When working with multidimensional arrays it is often possible to express common array operations concisely using Einstein’s summation convention, in which an implicit summation is assumed over each index that occurs multiple times in an expression. For example, the scalar product between two vectors x and y can is compactly expressed as xnyn and the matrix multiplication of two matrices A and B is expressed as AmkBkn. NumPy provides the function np.einsum for carrying out Einstein summations. Its first argument is an index expression, followed by an arbitrary number of arrays that are included in the expression. The index expression is a string with comma-separated indices, where each comma separates the indices of each array. Each array can have any number of indices. For example, the scalar product expression xn yn can be evaluated with np.einsum using the index expression "n,n", that is using np.einsum("n,n", x, y):

In [257]: x = np.array([1, 2, 3, 4])
In [258]: y = np.array([5, 6, 7, 8])
In [259]: np.einsum("n,n", x, y)
Out[259]: 70
In [260]: np.inner(x, y)
Out[260]: 70

Similarly, the matrix multiplication Amk Bkn can be evaluated using np.einsum and the index expression "mk,kn":

In [261]: A = np.arange(9).reshape(3, 3)
In [262]: B = A.T
In [263]: np.einsum("mk,kn", A, B)
Out[263]: array([[  5,  14,  23],
                 [ 14,  50,  86],
                 [ 23,  86, 149]])
In [264]: np.alltrue(np.einsum("mk,kn", A, B) == np.dot(A, B))
Out[264]: True

The Einstein summation convention can be particularly convenient when dealing with multidimensional arrays, since the index expression that defines the operation makes it explicit which operation is carried out, and along which axes it is performed. An equivalent computation using, for example, np.tensordot might require giving the axes along which the dot product is to be evaluated.

Summary

In this chapter we have given a brief introduction to array-based programming with the NumPy library that can serve as a reference for the following chapters in this book. NumPy is a core library for computing with Python that provides a foundation for nearly all computational libraries for Python.
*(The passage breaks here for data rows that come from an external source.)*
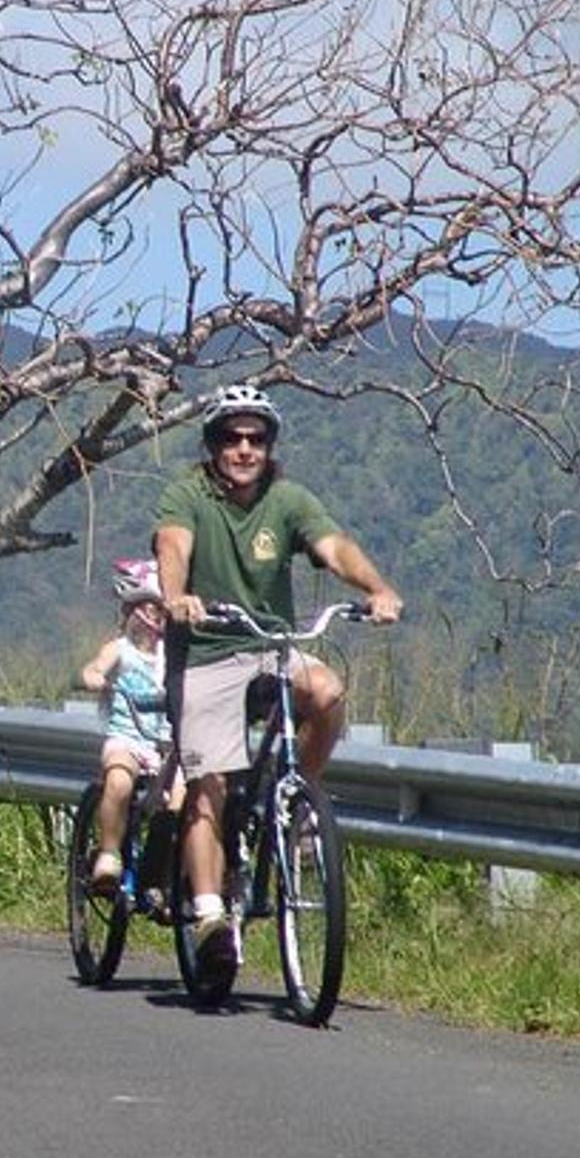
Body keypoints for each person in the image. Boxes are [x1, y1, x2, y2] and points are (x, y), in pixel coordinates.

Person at [155, 383, 403, 985]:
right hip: (208, 654)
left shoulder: (287, 499)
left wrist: (376, 589)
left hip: (270, 648)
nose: (245, 449)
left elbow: (334, 546)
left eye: (257, 439)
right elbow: (173, 546)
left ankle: (293, 802)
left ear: (270, 446)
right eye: (233, 438)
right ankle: (210, 917)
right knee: (209, 783)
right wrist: (177, 596)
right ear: (213, 445)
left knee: (326, 690)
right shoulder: (187, 495)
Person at [76, 558, 183, 900]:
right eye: (146, 608)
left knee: (181, 800)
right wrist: (95, 678)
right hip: (127, 736)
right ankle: (109, 853)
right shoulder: (120, 649)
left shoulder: (174, 657)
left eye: (159, 609)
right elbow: (94, 668)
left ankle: (164, 875)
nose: (153, 617)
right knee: (119, 779)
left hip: (167, 745)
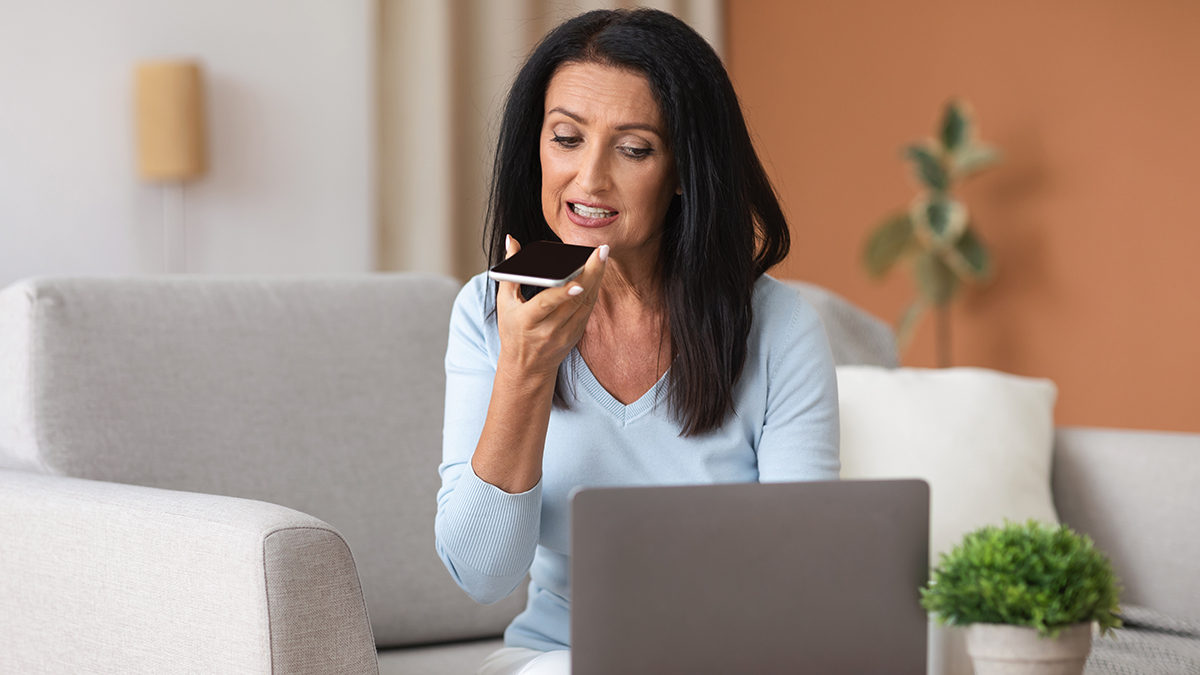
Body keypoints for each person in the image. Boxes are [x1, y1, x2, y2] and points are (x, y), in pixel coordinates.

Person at [434, 8, 840, 675]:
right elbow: (483, 573)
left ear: (683, 169)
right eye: (566, 137)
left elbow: (807, 574)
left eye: (633, 148)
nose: (589, 179)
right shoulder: (486, 311)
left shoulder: (780, 327)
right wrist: (525, 370)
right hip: (560, 658)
Familiarity with the NumPy library and its usage patterns is a fundamental skill for using Python for scientific and technical computing. Here we started with introducing NumPy’s data structure for n-dimensional arrays – the ndarray object – and we continued by discussing functions for creating and manipulating arrays, including indexing and slicing for extracting elements from arrays. We also discussed functions and operators for performing computations with ndarray objects, with an emphasis on vectorized expressions and operators for efficient computation with arrays. Throughout the rest of this book we will see examples of higher-level libraries for specific fields in scientific computing that use the array framework provided by NumPy.

Further Reading

The NumPy library is the topic of several books, including the Guide to NumPy, by the creator of the NumPy T. Oliphant, available for free online at http://web.mit.edu/dvp/Public/numpybook.pdf, and a series of books by Ivan Idris and one by Wes McKinney.

References

Idris, I. (2012). NumPy Cookbook. Mumbai: Packt.

Idris, I. (2014). Learning NumPy Array. Mumbai: Packt.

Idris, I. (2015). Numpy Beginner's Guide. 3rd ed. Mumbai: Packt.

McKinney, Wes. Python for Data Analysis. Sepastopol: O'Reilly, 2013.

___________________

1Many modern processors provide instructions that operate on arrays. These are also known as vectorized operations, but here vectorized refers to high-level array-based operations, regardless of how they are implemented at the processor level.

2This does not necessarily need to be the case for Python lists, which therefore can be heterogeneous.

3Note that this is not a complete list of the available elementwise functions in NumPy. See the NumPy reference documentation for comprehensive lists.

4Python recently adopted the @ symbol for denoting matrix multiplication. However, at the time of writing, this proposal has not yet been implemented. See http://legacy.python.org/dev/peps/pep-0465 for details.

5With the new proposed infix matrix multiplication operator this same expression could be expressed as the considerably more readable: Ap = B @ A @ np.linalg.inv(B).